Perché una delle ragioni per cui non smetteremo mai di guardare il calcio è la sua persistente capacità di mettere in discussione tutti i pilastri della razionalità: tra cui per esempio l’antico principio di non contraddizione, per il quale una cosa non può essere al tempo steso anche il suo contrario. Il quarto di finale di Kazan invece ha detto proprio questo: il Belgio ha meritato eccome di andare in semifinale, ma il Brasile non ha meritato di uscire. Se è successo, è perché oltre alle ragioni di sistema e alle contingenze di cui abbiamo detto fino adesso, ce ne sono altre di medio periodo. Come per esempio la sfortuna o le scelte del c.t. Tite. La sfortuna ha fatto sì che il Brasile abbia dovuto rinunciare al suo laterale difensivo destro Danilo, ritrovandosi costretto all’ultimo a ripiegare su un debuttante anonimo come Fagner. E poi che abbia dovuto affrontare una squadra forte come il Belgio senza Casemiro, l’uomo dell’equilibrio in mezzo al campo (come si è visto nell’azione del secondo gol dei Diavoli rossi).

Errori

Poi ci sono gli errori di Tite. Il primo è stato provare a imitare la scommessa che Enzo Bearzot fece su Paolo Rossi nel 1982. Il c.t. brasiliano ha fatto lo stesso con Gabriel Jesus. E ha perso. Nessun centravanti brasiliano (nemmeno il leggendario Serginho) ha terminato un Mondiale senza aver mai segnato un gol. Certo, non è solo da questi particolari che si giudica un giocatore, che infatti Tite ha sempre difeso sottolineandone l’importanza anche in fase di copertura e recupero palla. Solo che il quotidiano brasiliano Folha de São Paulo ha messo a confronto Gabriel Jesus e la sua riserva Firmino anche sotto questi aspetti, dimostrando che Tite aveva torto. Così come sicuramente ci ha messo troppo tempo a capire dove e perché il Brasile stava soffrendo col Belgio.

La differenza

Poi, però, ha rimediato, con i cambi di giocatori e di modulo che hanno ribaltato i rapporti di forze e quasi anche il risultato. Sembra una consolazione da poco, ma non lo è. Quando il Belgio ha segnato il 2-0, la sua superiorità era tale da far temere una riedizione del 7-1 con la Germania.

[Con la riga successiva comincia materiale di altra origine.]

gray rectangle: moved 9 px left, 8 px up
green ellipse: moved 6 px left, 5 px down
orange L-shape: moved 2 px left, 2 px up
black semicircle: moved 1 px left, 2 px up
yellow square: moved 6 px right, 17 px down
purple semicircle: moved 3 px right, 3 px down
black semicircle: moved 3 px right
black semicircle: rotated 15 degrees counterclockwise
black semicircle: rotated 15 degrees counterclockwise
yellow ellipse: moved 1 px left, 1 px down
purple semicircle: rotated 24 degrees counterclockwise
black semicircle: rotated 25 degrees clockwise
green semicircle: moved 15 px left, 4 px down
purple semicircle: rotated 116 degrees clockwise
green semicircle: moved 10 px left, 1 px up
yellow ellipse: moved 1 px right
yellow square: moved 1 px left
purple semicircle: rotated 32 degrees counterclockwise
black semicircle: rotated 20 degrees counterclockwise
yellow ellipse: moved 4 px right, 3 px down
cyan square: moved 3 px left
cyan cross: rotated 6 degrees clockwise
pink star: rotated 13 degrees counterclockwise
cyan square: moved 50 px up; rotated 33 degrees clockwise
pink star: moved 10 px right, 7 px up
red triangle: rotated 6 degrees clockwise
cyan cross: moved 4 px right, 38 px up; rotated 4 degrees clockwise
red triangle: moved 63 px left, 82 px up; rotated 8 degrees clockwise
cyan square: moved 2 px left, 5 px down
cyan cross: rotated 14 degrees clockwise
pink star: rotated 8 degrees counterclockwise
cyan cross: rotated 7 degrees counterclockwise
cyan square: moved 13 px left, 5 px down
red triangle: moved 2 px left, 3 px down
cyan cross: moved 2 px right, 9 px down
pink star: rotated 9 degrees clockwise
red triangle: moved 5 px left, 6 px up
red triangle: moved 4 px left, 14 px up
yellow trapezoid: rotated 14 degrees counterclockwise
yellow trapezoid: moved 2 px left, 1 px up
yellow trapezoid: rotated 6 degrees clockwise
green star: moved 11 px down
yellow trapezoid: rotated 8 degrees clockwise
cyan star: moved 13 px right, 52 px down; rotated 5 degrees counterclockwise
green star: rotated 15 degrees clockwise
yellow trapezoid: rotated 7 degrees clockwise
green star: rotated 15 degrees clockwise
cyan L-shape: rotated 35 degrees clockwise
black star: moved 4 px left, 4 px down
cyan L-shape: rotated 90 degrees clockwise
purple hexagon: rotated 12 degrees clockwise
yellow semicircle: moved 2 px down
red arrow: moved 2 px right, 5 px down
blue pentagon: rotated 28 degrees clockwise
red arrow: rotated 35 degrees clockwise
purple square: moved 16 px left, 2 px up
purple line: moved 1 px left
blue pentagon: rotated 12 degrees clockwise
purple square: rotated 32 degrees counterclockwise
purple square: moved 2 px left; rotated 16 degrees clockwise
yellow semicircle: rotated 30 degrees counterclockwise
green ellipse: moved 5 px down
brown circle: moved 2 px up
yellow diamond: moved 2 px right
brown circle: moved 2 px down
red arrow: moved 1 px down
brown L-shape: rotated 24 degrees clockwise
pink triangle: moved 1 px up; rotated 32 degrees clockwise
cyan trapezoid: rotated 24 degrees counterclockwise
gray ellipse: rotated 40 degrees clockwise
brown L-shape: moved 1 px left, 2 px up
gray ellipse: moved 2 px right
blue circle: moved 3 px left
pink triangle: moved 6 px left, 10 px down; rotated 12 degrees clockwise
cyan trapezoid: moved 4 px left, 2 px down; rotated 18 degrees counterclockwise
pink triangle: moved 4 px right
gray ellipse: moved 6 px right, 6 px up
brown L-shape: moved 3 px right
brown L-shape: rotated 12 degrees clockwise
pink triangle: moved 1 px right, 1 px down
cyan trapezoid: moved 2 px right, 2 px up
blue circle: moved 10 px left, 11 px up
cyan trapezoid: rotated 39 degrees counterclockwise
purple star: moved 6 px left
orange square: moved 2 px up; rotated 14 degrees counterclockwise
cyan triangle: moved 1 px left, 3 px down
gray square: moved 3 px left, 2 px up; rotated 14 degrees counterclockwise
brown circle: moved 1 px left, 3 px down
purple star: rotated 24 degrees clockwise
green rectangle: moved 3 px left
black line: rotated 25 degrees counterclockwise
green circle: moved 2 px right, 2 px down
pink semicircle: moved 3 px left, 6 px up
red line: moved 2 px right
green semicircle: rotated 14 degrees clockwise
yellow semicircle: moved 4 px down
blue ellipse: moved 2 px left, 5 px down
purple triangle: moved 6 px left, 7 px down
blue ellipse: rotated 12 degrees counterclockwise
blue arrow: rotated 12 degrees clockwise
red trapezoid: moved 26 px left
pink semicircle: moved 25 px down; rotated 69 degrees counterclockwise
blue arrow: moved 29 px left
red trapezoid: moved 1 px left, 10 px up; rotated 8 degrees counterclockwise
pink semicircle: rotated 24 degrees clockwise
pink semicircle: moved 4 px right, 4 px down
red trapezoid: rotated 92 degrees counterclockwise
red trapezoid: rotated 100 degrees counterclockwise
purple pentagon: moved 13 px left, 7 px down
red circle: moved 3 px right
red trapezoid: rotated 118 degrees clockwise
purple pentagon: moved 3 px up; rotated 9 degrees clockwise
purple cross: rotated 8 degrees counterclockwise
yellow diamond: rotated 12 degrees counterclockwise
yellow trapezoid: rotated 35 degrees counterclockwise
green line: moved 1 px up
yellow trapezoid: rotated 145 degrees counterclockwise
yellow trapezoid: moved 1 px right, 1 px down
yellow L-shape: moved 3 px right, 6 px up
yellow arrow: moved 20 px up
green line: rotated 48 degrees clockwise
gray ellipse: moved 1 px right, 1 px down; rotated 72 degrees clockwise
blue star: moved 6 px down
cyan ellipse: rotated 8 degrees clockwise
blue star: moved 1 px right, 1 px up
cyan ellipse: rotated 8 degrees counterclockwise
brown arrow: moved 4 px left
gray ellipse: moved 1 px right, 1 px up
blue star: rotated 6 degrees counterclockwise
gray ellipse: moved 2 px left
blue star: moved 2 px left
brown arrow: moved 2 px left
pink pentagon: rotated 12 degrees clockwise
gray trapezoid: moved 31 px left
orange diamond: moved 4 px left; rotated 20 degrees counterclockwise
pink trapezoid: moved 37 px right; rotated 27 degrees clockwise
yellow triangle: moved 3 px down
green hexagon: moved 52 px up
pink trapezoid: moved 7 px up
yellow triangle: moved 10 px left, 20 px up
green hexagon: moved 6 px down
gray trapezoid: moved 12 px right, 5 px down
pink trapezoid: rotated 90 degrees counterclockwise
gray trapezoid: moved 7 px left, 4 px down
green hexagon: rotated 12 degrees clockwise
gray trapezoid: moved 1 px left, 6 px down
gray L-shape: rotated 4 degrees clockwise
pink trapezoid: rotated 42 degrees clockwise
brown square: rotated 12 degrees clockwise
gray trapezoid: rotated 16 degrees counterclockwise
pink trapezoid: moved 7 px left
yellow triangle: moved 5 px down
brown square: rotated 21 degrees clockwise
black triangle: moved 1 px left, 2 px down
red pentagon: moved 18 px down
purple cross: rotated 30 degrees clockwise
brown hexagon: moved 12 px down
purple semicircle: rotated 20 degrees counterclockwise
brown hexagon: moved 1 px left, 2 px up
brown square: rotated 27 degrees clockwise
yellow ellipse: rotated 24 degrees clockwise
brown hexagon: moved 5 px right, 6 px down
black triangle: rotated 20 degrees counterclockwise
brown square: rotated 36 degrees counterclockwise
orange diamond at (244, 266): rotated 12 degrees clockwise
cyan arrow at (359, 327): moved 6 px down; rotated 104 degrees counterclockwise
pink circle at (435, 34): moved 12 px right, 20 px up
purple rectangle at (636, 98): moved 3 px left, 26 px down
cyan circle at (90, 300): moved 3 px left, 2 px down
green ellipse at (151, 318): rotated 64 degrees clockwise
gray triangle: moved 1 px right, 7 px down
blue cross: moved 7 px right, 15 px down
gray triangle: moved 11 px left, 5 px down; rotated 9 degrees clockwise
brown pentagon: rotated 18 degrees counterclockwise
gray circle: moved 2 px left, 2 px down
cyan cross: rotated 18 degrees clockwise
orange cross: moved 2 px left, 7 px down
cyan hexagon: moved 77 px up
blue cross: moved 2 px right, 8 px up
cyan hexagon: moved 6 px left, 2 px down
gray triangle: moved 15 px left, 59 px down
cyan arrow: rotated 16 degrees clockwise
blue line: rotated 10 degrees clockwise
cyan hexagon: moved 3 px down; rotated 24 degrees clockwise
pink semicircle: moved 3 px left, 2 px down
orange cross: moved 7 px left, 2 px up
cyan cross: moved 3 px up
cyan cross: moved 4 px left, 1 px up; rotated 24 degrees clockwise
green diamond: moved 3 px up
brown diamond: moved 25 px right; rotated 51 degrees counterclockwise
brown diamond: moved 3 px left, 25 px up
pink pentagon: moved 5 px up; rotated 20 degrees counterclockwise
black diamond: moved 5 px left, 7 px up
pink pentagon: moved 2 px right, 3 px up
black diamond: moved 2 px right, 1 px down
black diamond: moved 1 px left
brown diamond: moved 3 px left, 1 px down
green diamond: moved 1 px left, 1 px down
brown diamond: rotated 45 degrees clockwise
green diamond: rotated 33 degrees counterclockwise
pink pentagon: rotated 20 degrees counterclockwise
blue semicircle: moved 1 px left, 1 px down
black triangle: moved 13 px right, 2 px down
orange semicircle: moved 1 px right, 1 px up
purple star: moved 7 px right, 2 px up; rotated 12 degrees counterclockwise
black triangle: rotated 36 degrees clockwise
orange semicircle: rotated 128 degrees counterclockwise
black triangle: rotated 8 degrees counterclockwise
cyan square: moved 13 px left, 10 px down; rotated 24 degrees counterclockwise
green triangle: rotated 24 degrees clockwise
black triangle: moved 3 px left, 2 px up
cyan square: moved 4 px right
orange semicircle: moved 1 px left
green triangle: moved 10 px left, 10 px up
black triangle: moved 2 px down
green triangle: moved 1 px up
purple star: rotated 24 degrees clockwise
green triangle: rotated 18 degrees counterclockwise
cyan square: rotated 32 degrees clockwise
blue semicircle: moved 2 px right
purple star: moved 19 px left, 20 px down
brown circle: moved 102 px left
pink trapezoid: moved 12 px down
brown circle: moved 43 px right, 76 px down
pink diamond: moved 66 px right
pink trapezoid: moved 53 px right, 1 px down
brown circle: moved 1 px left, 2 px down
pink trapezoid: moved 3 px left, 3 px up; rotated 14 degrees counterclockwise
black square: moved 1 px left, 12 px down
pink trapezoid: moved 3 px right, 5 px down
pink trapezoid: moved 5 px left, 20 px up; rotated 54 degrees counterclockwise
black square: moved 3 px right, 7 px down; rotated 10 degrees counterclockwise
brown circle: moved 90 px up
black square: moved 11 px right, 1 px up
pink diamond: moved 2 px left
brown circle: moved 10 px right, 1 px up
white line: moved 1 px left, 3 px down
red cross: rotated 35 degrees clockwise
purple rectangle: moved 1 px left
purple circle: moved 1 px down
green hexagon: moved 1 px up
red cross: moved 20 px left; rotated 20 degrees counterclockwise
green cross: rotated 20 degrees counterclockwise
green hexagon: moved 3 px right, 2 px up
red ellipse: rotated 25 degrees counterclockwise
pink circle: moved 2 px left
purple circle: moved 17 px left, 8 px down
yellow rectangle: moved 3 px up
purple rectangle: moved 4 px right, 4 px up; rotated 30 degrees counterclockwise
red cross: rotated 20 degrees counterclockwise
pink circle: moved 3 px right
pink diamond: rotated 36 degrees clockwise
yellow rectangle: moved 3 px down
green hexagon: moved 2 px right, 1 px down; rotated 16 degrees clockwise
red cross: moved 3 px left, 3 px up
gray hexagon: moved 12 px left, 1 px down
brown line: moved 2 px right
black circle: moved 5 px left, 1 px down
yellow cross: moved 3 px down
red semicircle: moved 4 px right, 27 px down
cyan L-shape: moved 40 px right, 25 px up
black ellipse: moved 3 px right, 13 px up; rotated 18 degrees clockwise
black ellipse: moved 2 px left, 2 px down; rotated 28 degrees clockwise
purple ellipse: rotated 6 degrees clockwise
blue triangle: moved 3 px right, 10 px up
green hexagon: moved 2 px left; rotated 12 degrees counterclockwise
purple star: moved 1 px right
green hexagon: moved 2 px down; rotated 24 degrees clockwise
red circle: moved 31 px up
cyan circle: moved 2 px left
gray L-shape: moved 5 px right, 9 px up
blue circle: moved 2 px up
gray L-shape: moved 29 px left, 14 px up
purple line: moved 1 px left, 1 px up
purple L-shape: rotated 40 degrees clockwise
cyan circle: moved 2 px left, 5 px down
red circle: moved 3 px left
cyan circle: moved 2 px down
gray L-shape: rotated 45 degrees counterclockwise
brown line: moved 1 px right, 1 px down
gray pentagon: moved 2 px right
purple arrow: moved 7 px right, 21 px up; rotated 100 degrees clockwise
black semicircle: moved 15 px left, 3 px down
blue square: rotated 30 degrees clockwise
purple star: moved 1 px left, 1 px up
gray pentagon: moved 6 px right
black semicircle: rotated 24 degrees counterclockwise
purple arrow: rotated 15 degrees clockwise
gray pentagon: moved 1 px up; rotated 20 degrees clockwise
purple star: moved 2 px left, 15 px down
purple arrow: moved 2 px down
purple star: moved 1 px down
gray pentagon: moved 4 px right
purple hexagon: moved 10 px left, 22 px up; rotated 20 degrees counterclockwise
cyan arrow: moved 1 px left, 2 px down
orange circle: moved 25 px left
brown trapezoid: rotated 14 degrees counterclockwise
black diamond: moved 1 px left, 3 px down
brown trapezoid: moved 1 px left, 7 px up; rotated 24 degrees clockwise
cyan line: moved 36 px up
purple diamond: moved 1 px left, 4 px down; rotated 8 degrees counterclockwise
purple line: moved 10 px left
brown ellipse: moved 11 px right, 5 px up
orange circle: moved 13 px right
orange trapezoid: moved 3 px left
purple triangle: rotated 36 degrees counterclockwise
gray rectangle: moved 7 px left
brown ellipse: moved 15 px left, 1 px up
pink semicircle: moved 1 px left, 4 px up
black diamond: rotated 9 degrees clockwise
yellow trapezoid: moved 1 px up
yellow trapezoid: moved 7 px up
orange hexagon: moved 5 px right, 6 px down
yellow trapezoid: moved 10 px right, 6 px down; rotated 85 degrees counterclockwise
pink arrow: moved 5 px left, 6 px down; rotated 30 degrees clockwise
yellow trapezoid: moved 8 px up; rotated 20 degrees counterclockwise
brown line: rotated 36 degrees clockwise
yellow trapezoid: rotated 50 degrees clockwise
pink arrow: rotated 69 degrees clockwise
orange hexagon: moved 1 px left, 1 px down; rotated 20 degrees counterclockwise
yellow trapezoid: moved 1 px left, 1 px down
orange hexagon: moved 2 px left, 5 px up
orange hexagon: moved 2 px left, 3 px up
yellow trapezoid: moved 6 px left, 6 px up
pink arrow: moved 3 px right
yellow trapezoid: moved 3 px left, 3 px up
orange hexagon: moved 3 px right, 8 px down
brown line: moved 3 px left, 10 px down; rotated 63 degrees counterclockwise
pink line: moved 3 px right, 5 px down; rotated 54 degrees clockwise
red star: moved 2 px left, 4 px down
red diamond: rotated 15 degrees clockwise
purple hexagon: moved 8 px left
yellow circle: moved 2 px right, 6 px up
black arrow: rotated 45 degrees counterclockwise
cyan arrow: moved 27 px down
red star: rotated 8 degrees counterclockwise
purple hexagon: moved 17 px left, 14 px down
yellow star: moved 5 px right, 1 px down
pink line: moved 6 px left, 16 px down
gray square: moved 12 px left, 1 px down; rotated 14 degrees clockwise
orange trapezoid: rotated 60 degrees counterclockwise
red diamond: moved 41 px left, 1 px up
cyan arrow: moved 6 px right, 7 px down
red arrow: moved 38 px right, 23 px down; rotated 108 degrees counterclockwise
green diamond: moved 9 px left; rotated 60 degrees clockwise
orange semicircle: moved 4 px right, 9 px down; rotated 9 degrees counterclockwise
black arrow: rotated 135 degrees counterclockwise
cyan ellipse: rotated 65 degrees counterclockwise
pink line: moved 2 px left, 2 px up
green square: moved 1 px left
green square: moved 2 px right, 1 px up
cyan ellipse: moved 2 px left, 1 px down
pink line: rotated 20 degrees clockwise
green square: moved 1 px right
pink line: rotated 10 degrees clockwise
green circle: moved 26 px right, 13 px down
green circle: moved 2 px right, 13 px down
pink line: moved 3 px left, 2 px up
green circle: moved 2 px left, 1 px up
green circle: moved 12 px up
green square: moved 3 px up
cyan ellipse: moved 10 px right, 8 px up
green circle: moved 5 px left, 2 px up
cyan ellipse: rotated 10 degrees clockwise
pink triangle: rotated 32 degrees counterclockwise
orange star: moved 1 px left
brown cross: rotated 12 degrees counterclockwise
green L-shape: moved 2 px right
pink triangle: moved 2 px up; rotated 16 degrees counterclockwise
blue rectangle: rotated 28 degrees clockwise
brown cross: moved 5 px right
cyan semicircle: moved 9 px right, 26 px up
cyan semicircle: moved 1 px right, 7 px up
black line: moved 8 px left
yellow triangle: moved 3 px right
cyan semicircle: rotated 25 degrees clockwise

Se non è successo è perché questo Brasile è una grande squadra, con un allenatore che anche venerdì sera ha dimostrato di essere molto bravo. Tra un 7-1 e un 2-1 la differenza è sempre quella, un 5 che torna, ma senza rappresentare un’ossessione né un incubo. Non è un disonore né un dramma perdere contro Nazionali forti come la Germania del 2014 o questo Belgio, mix perfetto di campioni e consapevolezza tattica. La differenza sta nel come. E infatti, nel dopopartita, non c’è stato uno tra giocatori, giornali e tv brasiliani che non si sia precipitato dire che Tite deve restare sulla panchina della Seleção e continuare il suo lavoro di ricostruzione psicologica calcistica. L’anno prossimo, proprio in Brasile, c’è la Coppa America: la Nazionale verdeoro non la vince dal 2007. Se giocherà come a questi Mondiali, viste le altre nazionali sudamericane avrà buone possibilità di riprendersela: saper capire quando una sconfitta è solo una sconfitta (e non una catastrofe) è il modo migliore per ripartire.